━━ SOURCE ━━
Re: What is wrong with my infrastructure ?

Macomar · ‎07-03-2013

hello, to everybody.

currently I build up following infrastructure on vmware vsphere 5.1 Enterprise... the following is given:

hardware:

7x hp DL 380 g7 server with 2 sockets cpu and in each case 192 GB ram.
every server is equipped with 12 network cards.
as storage is used a netapp 2240-2 with 2 controllers and 24 hard disks.
the netapp is equipped with a mezzanine card per controller. thereby 2x 10gb nics are available per controller.
the 10gb nics on the netapp are bundled up as a virtual interface on each controller.
used switches are cisco ws c3750x 24. these are also equipped with 10gb modules.
the cisco switch model is certificated from netapp. the cable connection from storage to switch is offered about netapp directly.

software:

each hp server is installed with vmware esxi 5.1 release 799733.
the esxi installation file is from hp with the drivers from the server compiled in it.
the netapp has the data ontap release 8.1.1P1 7-mode
we use software iscsi hba on the esx server

now the big problem:

i converted some physical servers through vmware converter to the the vm infrastructure.
some servers are running ms sql server und oracle on it.
the problem is now, that the storage i/o traffic over iscsi is now slower then before.
im posting screenshots from iometer in the posting.

virtual networking in vcenter is built up as follows:

four nics from a server in the vm cluster sends the storage traffic to the cisco switch.
the cisco sends the traffuc about his 10gb nic modules further to the netapp.
i've use the howtos to build iscsi multipathing von the vswtich, that sends the storage traffic to the netapp.
the virtual machine vmdk's are stored in one big aggregate on the netapp.
the aggregate is splitted in three volumes (one for the netapp wafl system and two for vm data).
the two data volumes has each one lun in it, where the vmdks are stored.

now i'm experimenting with the vmware best practice guide "oracle databases on vmware". interesting is, that my performance is the same bad on each server and virtual machine.

it's not the matter, if the virtual machine is with ms sql, oracle or just a windows 2008 server with nothing on it. iometer still brings bad results on the 4k blocks read and write.
━━━
━━ GIVEN INFORMATION ━━
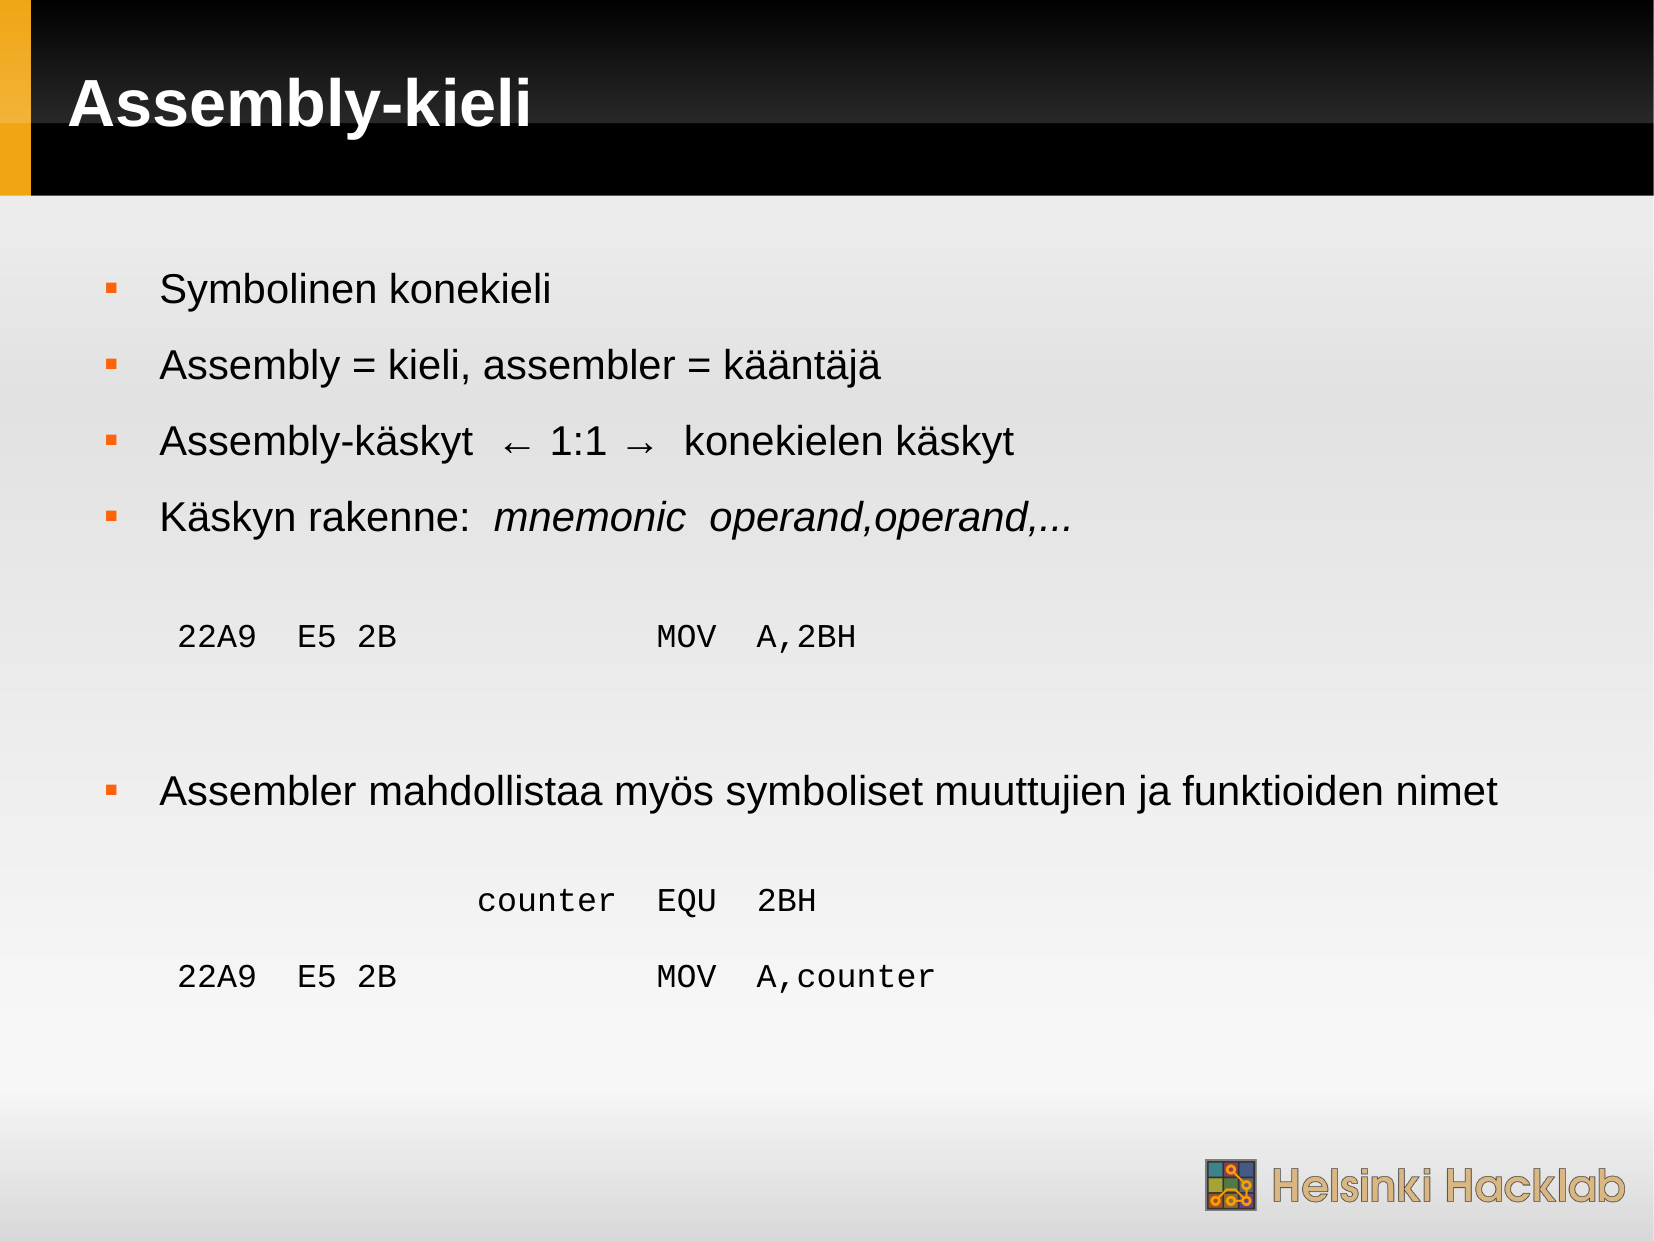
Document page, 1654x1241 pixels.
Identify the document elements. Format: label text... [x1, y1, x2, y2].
━━━
━━ GIVEN INFORMATION ━━
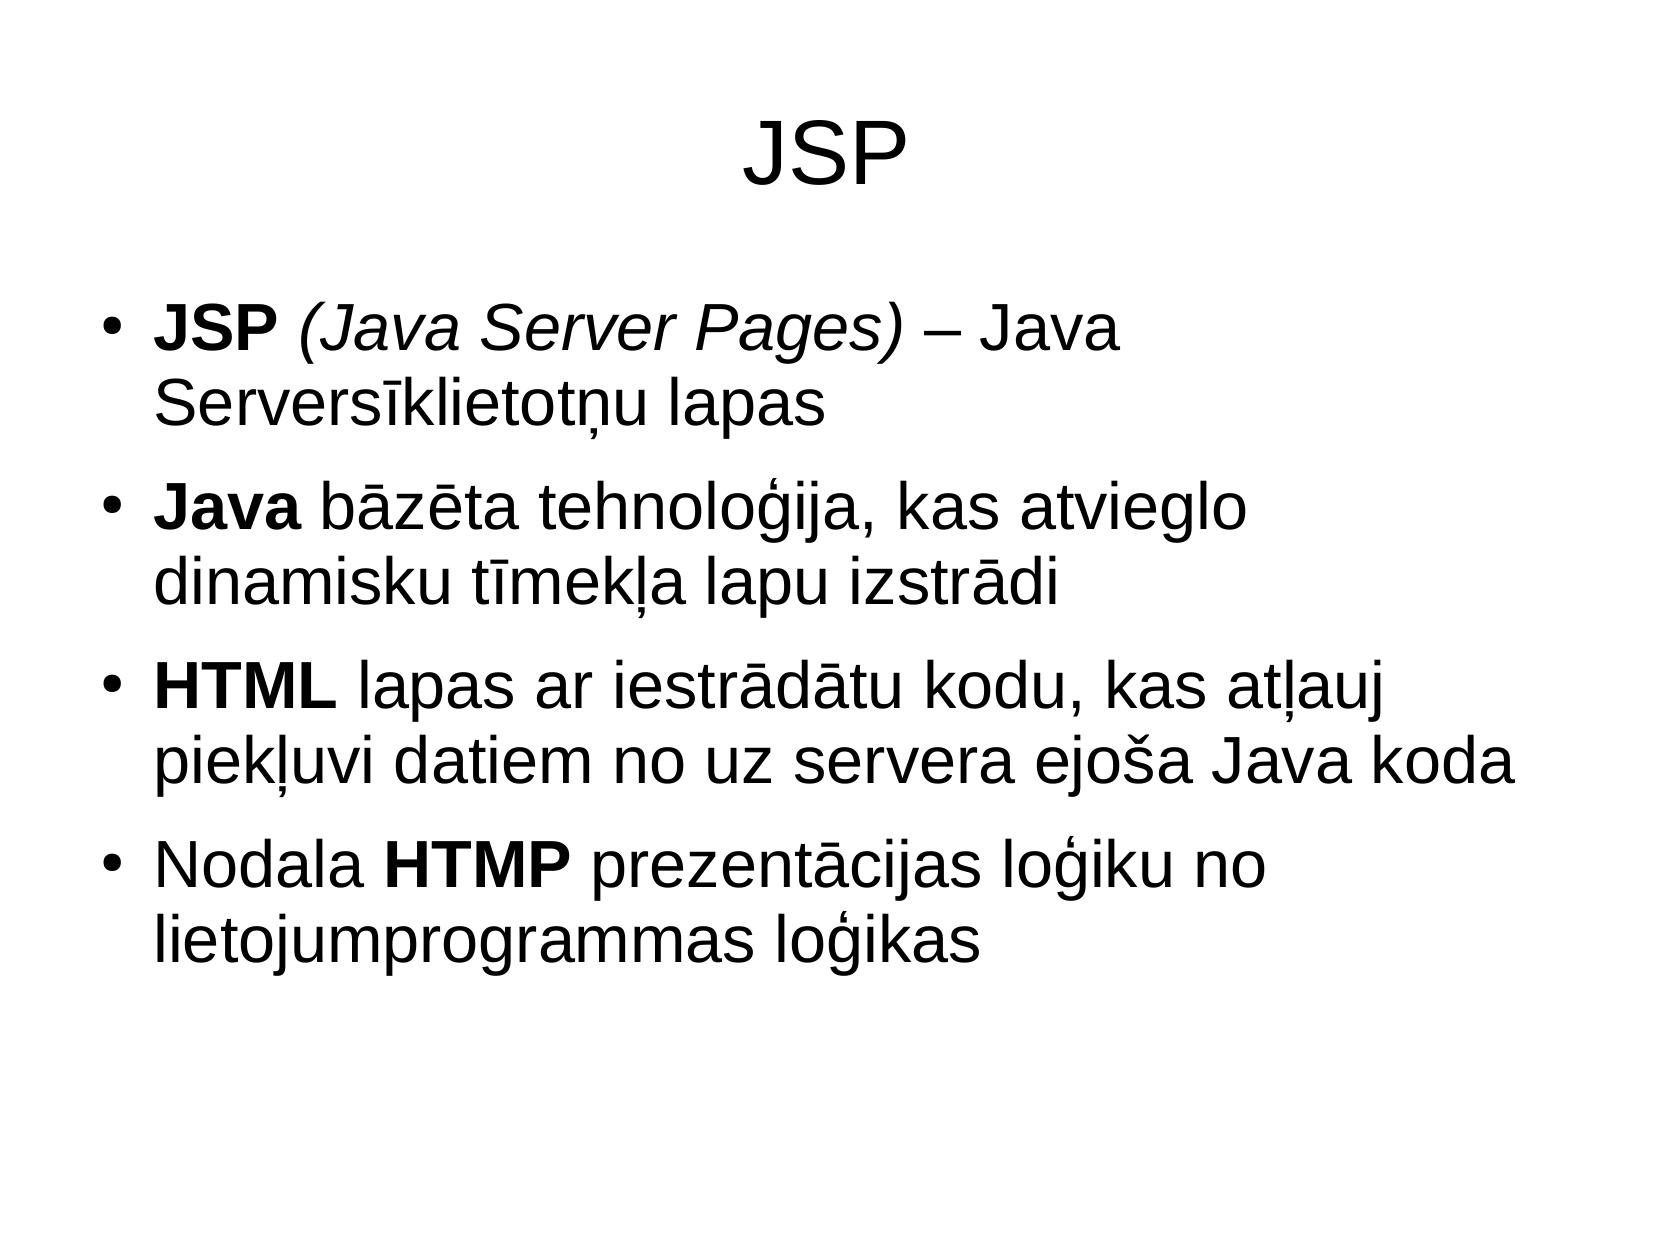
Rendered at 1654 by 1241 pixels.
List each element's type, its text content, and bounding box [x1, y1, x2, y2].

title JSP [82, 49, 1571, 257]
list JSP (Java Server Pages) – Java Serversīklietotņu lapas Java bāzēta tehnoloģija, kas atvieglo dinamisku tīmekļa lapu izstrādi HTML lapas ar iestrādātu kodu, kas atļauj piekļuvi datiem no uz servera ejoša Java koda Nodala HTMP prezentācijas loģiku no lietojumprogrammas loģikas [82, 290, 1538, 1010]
━━━
━━ GIVEN INFORMATION ━━
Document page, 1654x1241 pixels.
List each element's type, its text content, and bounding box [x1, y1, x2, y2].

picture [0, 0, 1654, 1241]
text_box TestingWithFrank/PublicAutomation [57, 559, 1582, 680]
━━━
■ ACTIONS TO TAKE:
[a] Translate the sentence "every server is equipped with 12 network cards." from the forum post into German.
[b] Reproduce the portion of the forum post that begins at the words "the aggregate is" and stops after "read and write.".

■ FINAL ANSWERS:
[a] Jeder Server ist mit 12 Netzwerkkarten ausgestattet.

[b]
the aggregate is splitted in three volumes (one for the netapp wafl system and two for vm data).
the two data volumes has each one lun in it, where the vmdks are stored.

now i'm experimenting with the vmware best practice guide "oracle databases on vmware". interesting is, that my performance is the same bad on each server and virtual machine.

it's not the matter, if the virtual machine is with ms sql, oracle or just a windows 2008 server with nothing on it. iometer still brings bad results on the 4k blocks read and write.